▶ What needs to be done: Scan the records for the word "down". Copy each line that includes it.

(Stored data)
----
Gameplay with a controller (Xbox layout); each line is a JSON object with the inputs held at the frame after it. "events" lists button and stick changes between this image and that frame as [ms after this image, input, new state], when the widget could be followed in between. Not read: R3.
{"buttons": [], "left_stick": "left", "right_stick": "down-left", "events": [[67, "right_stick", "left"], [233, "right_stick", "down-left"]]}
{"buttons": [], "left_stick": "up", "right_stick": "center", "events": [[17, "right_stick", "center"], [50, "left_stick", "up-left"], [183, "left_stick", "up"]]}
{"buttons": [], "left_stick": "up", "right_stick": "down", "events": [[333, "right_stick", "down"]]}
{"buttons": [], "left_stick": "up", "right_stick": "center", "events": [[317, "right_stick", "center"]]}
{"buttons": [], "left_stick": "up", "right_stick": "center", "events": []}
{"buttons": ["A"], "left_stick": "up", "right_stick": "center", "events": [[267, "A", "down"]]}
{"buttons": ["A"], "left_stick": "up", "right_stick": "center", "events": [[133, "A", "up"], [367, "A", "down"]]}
----
▶ Reply to the exercise:
{"buttons": [], "left_stick": "left", "right_stick": "down-left", "events": [[67, "right_stick", "left"], [233, "right_stick", "down-left"]]}
{"buttons": [], "left_stick": "up", "right_stick": "down", "events": [[333, "right_stick", "down"]]}
{"buttons": ["A"], "left_stick": "up", "right_stick": "center", "events": [[267, "A", "down"]]}
{"buttons": ["A"], "left_stick": "up", "right_stick": "center", "events": [[133, "A", "up"], [367, "A", "down"]]}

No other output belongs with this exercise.